Similar to what we saw for Moran’s I, we can base inference on Geary’s C using random spatial permutations:

>>> gc=pysal.Geary(y,w,permutations=9999)
>>> gc.p_z_sim
0.040777873752646743
>>> gc.p_sim
0.0046000000000000485

with the first p-value based on a z-transform of the observed C relative to the distribution of values obtained in the permutations, and the second based on the cumulative probability of the observed value in the empirical distribution.

Local Autocorrelation

Local Indicators of Spatial Association

PySAL implements Local Indicators of Spatial Association (LISAs) for Moran’s I:

I_i =  \sum_j z_i w_{i,j} z_j / \sum_i z_i z_i

which results in n values of local spatial autocorrelation, 1 for each spatial unit. Continuing on with the St. Louis example, the LISA statistics are obtained with:

>>> lm=pysal.Moran_Local(y,w)
>>> lm.n
78
>>> len(lm.Is)
78

thus we see 78 LISAs are stored in the vector lm.Is. Inference about these values is obtained through conditional randomization [3] which leads to pseudo p-values for each LISA:

>>> lm.p_sim
array([ 0.169,  0.073,  0.438,  0.298,  0.366,  0.062,  0.308,  0.225,
        0.049,  0.048,  0.234,  0.555,  0.476,  0.651,  0.434,  0.498,
        0.54 ,  0.626,  0.607,  0.19 ,  0.147,  0.031,  0.387,  0.617,
        0.292,  0.681,  0.227,  0.347,  0.417,  0.614,  0.511,  0.61 ,
        0.007,  0.566,  0.234,  0.017,  0.002,  0.003,  0.078,  0.002,
        0.079,  0.451,  0.587,  0.347,  0.236,  0.008,  0.03 ,  0.041,
        0.061,  0.097,  0.264,  0.316,  0.105,  0.501,  0.047,  0.298,
        0.109,  0.669,  0.718,  0.666,  0.291,  0.616,  0.376,  0.502,
        0.351,  0.249,  0.269,  0.421,  0.166,  0.155,  0.233,  0.611,
        0.548,  0.124,  0.636,  0.561,  0.078,  0.112])
        >>>

To identify the significant [4] LISA values we can use numpy indexing:

>>> sig=lm.p_sim<0.05
>>> lm.p_sim[sig]
array([ 0.049,  0.048,  0.031,  0.007,  0.017,  0.002,  0.003,  0.002,
        0.008,  0.03 ,  0.041,  0.047])

and then use this indexing on the q attribute to find out which quadrant of the Moran scatter plot each of the significant values is contained in:

>>> lm.q[sig]
array([4, 3, 4, 1, 3, 1, 3, 1, 1, 3, 3, 3])
>>>

Footnotes

[1]Source: S. Messner, L. Anselin, D. Hawkins, G. Deane, S. Tolnay, R. Baller (2000).
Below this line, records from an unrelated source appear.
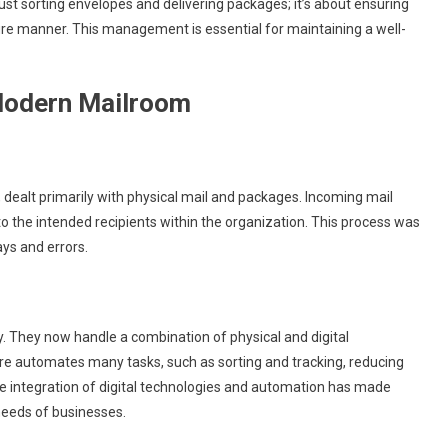
ust sorting envelopes and delivering packages; it’s about ensuring
ecure manner. This management is essential for maintaining a well-
 Modern Mailroom
dealt primarily with physical mail and packages. Incoming mail
to the intended recipients within the organization. This process was
ys and errors.
ly. They now handle a combination of physical and digital
automates many tasks, such as sorting and tracking, reducing
e integration of digital technologies and automation has made
needs of businesses.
An Atlas of the Spatial Patterning of County-Level Homicide, 1960-1990. Pittsburgh, PA, National Consortium on Violence Research (NCOVR)
[2]Because the permutations are random, results from those presented here may vary if you replicate this example.
[3]The n-1 spatial units other than i are used to generate the empirical distribution of the LISA statistics for each i.
[4]Caution is required in interpreting the significance of the LISA statistics due to difficulties with multiple comparisons and a lack of independence across the individual tests. For further discussion see Anselin, L. (1995). “Local indicators of spatial association – LISA”. Geographical Analysis, 27, 93-115.